Os resultados desse relatório foram apresentados em fevereiro ao Comitê de Direitos Econômicos, Sociais e Culturais da Organização das Nações Unidas (ONU), solicitando que recomendasse à China a proteção e o cumprimento de suas obrigações extraterritoriais contidas no Pacto Internacional de Direitos Econômicos, Sociais e Culturais (Pacto DESC) e em outros instrumentos da ONU assinados e reconhecidos pela China, no contexto dos projetos com participação chinesa na América Latina.
“Todos os projetos analisados estão localizados em áreas de alto conflito social, grande diversidade ambiental e cultural, particularmente em territórios indígenas”, ressaltou Marco Antonio Gandarillas, pesquisador do monitoramento de projetos chineses para a ONG equatoriana América Latina Sustentável, em um comunicado à imprensa da ONG para o desenvolvimento sustentável CooperaAcción. “A avaliação do Comitê DESC é crucial para o futuro dos investimentos e financiamentos chineses na região.”
Um fator comum importante nos investimentos chineses que causam degradação ambiental é que os sistemas regulatórios em vigor falharam. E esse é justamente um aspecto urgente que precisa ser abordado para fortalecê-los.
“Os Estados anfitriões desses investimentos não conseguem regulamentar adequadamente.

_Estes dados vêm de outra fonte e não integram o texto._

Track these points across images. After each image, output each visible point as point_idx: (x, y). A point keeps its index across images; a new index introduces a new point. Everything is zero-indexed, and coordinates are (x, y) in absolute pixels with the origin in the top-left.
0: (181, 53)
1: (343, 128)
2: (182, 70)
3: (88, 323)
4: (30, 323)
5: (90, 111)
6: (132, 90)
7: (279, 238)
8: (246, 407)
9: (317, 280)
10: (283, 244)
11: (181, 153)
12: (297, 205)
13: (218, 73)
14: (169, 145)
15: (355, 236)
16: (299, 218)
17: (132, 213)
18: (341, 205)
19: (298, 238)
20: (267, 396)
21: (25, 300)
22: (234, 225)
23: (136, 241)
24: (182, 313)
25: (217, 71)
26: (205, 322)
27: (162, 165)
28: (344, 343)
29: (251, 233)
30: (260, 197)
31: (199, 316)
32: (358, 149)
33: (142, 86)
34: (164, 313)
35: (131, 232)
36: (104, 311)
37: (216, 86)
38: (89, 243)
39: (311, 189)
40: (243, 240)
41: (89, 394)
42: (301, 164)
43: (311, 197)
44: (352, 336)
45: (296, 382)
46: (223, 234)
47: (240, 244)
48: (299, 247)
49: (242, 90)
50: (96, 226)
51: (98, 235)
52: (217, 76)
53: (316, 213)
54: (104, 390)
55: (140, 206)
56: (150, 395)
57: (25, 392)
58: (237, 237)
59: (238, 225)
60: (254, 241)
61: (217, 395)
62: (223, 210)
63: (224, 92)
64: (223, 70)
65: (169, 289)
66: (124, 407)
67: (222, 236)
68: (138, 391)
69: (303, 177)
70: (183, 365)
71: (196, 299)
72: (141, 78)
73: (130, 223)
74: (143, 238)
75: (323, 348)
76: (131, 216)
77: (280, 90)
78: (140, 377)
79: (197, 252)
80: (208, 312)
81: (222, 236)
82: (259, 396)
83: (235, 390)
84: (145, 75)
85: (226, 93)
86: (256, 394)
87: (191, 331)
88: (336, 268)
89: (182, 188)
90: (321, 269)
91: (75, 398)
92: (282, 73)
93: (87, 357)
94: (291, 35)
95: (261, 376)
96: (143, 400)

Ocorre um fenômeno em que a empresa não está disposta a melhorar os padrões a menos que seja obrigada a fazê-lo pelo Estado; se o Estado não a obriga, os padrões simplesmente não são respeitados”, disse Urdinez. “As mesmas empresas podem se comportar de forma muito diferente em dois países diferentes, dependendo da qualidade regulatória dos países que recebem os investimentos.”
A Avaliação Anual de Ameaças 2023 do Escritório de Inteligência Nacional dos EUA adverte que o domínio da China na extração e no processamento de vários materiais estratégicos representa uma vulnerabilidade.
“A China poderia usar seu controle desses mercados de minerais críticos para restringir quantidades e obter vantagens comerciais, ou como uma ferramenta em uma disputa política ou comercial”, indica a avaliação. “Uma interrupção prolongada nos suprimentos controlados pela China resultaria em escassez que poderia afetar a produção civil e de defesa no ocidente. Entretanto, as restrições às exportações de minerais essenciais provavelmente acelerariam os esforços e a coordenação em todo o mundo, para desenvolver fontes alternativas ou substitutos fora da China.”